Recent studies show that her twin cubs have a 50 percent chance of survival. Their worst enemy are other roving brown bears, both males and females.

The brown bears of Denali, "brownies," are much smaller than their cousins, like the Kodiak Brown Bear who lives on the coast and whose diets are rich in salmon. Nonetheless, the Denali browns reach up to 350 pounds, and with claws, fangs and an attitude as well as the ability to outrun the winner of the Kentucky Derby and outswim an Olympic medal finalist, these beasts are to be respected.

Denali Narional Park is in the center of Alaska, 237 miles north of Anchorage and 121 miles south of Fairbanks. Despite the fact the park is larger than some East Coast states, only one rough gravel road cuts into its stillness. In this view we look across one of the many braided river beds at one of the Park's mountain ranges (but not "the Mountain" itself). For as far as the eye can see there are no roads, no shopping malls, no gang wars (at least no two-legged gang wars), no telephone poles, no billboards or warning labels. There is only a world like it must have been during the last Ice Age, during the dawn of mankind. Throughout the Park, views like this overwhelm and echo to our roots, and draw about a half-million tourists a year.

Majestic Mt. McKinley is the tallest mountain on the world's surface from base to summit, and the highest mountain on the North American Continent. At 20,320 feet it towers above its base, the broad stretches of Denali National Park. It was first climbed by a group of sourdoughs in 1913, on an adventure organized by 49 year old Hudson Stuck, an Episcopal missionary.

Look up! The top of Mt. Mckinley in this picture is at the top of photograph—not those scraggly little peaks along the middle. (Don't feel silly, most people ask which "bump" is McKinley).

And all the while as we bumped along in that bus, The Mountain, the Great One, stayed behind her cloud-skirts, shy and retiring. Through hours of hard riding we craned to see a glimpse of her. At Wonder Lake, the end of the 90-mile road for us and the place where Ansel Adams shot his wonderful moonlit photo in 1948, we hoped again to share the view he once had. But no luck. We hung around Wonder Lake, swatting hordes of mosquitoes and watching a bull moose plod through a pond feeding. After a short break it was time to head back.

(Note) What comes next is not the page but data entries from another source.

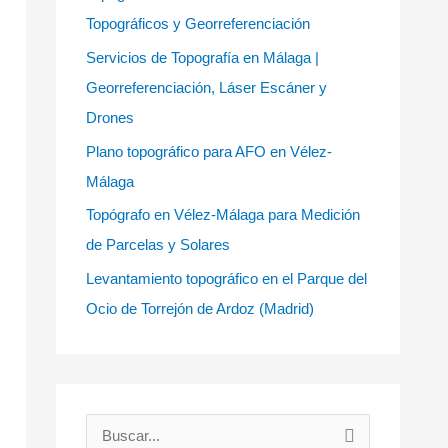
Topográficos y Georreferenciación
Servicios de Topografía en Málaga |
Georreferenciación, Láser Escáner y
Drones
Plano topográfico para AFO en Vélez-
Málaga
Topógrafo en Vélez-Málaga para Medición
de Parcelas y Solares
Levantamiento topográfico en el Parque del
Ocio de Torrejón de Ardoz (Madrid)
B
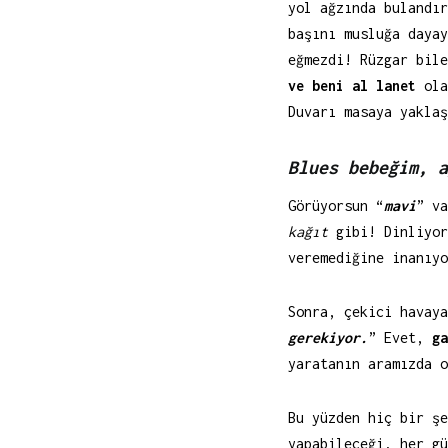
yol ağzında bulandır
başını musluğa daya
eğmezdi! Rüzgar bil
ve beni al lanet
ola
Duvarı masaya yakla
Blues bebeğim, a
Görüyorsun “
mavi
” v
kağıt
gibi! Dinliyor
veremediğine inanıyo
Sonra, çekici havaya
gerekiyor.
” Evet,
g
yaratanın aramızda 
Bu yüzden hiç bir şe
yapabileceği, her gü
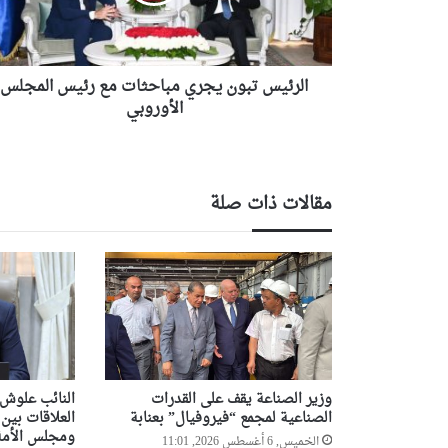
س
ت
ب
و
الرئيس تبون يجري مباحثات مع رئيس المجلس
ن
ي
الأوروبي
ج
ر
ي
م
مقالات ذات صلة
ب
ا
ح
ث
ا
ت
م
ع
ر
وزير الصناعة يقف على القدرات
النائب علوش 
ئ
الصناعية لمجمع “فيروفيال” بعنابة
العلاقات بين
ي
ومجلس الأمة
س
الخميس, 6 أغسطس 2026, 11:01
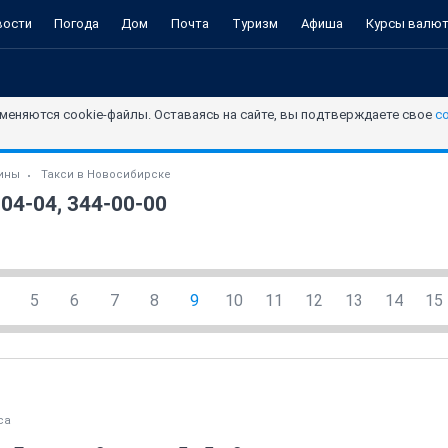
вости
Погода
Дом
Почта
Туризм
Афиша
Курсы валю
меняются cookie-файлы. Оставаясь на сайте, вы подтверждаете свое
с
зины
Такси в Новосибирске
04-04, 344-00-00
5
6
7
8
9
10
11
12
13
14
15
ca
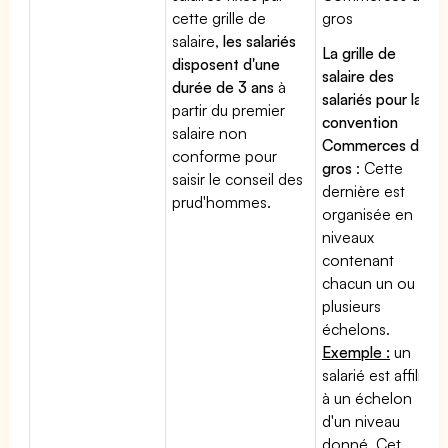
cette grille de
gros
salaire,
les salariés
La grille de
disposent d'une
salaire des
durée de 3 ans
à
salariés pour la
partir du premier
convention
salaire non
Commerces de
conforme pour
gros
: Cette
saisir le conseil des
dernière est
prud'hommes.
organisée en
niveaux
contenant
chacun un ou
plusieurs
échelons.
Exemple :
un
salarié est affilié
à un échelon
d'un niveau
donné. Cet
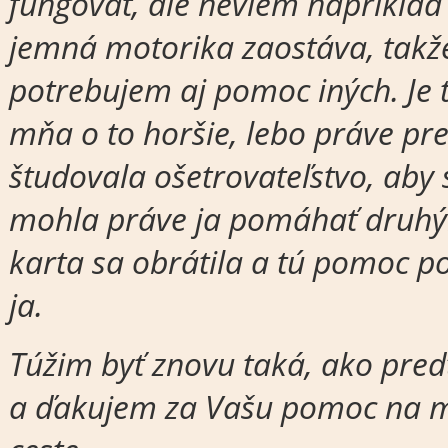
fungovať, ale neviem napríklad 
jemná motorika zaostáva, takže
potrebujem aj pomoc iných. Je 
mňa o to horšie, lebo práve pr
študovala ošetrovateľstvo, aby
mohla práve ja pomáhať druhý
karta sa obrátila a tú pomoc 
ja.
Túžim byť znovu taká, ako pre
a ďakujem za Vašu pomoc na m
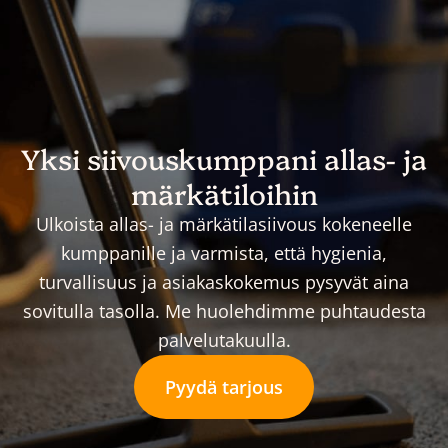
Yksi siivouskumppani allas- ja
märkätiloihin
Ulkoista allas- ja märkätilasiivous kokeneelle
kumppanille ja varmista, että hygienia,
turvallisuus ja asiakaskokemus pysyvät aina
sovitulla tasolla. Me huolehdimme puhtaudesta
palvelutakuulla.
Pyydä tarjous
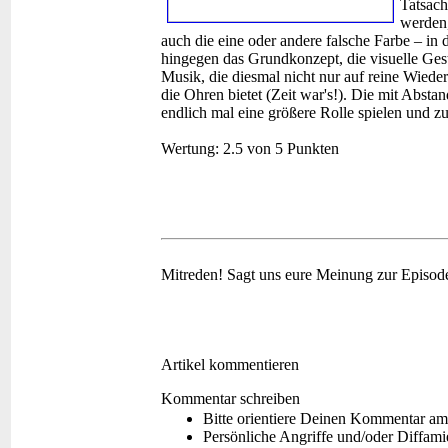
Tatsach
werden,
auch die eine oder andere falsche Farbe – in 
hingegen das Grundkonzept, die visuelle Ge
Musik, die diesmal nicht nur auf reine Wiede
die Ohren bietet (Zeit war's!). Die mit Abstan
endlich mal eine größere Rolle spielen und zu
Wertung:
2.5 von 5 Punkten
Mitreden!
Sagt uns eure Meinung zur Episod
Artikel kommentieren
Kommentar schreiben
Bitte orientiere Deinen Kommentar am
Persönliche Angriffe und/oder Diffam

Just after we began the return trip a whoop went up, "She's coming out!" a visitor from California yelled. And another rider pointed, "See where the clouds are parting?" The bus stopped and we all climbed out. There, if you looked up ABOVE the clouds, we were treated to 15 minutes of sheer awe before The Great One retreated again. It was beyond our imagination - her sheer size, the subtle colors, her jagged powerful peaks and permanent glaciers. It was a perfect day.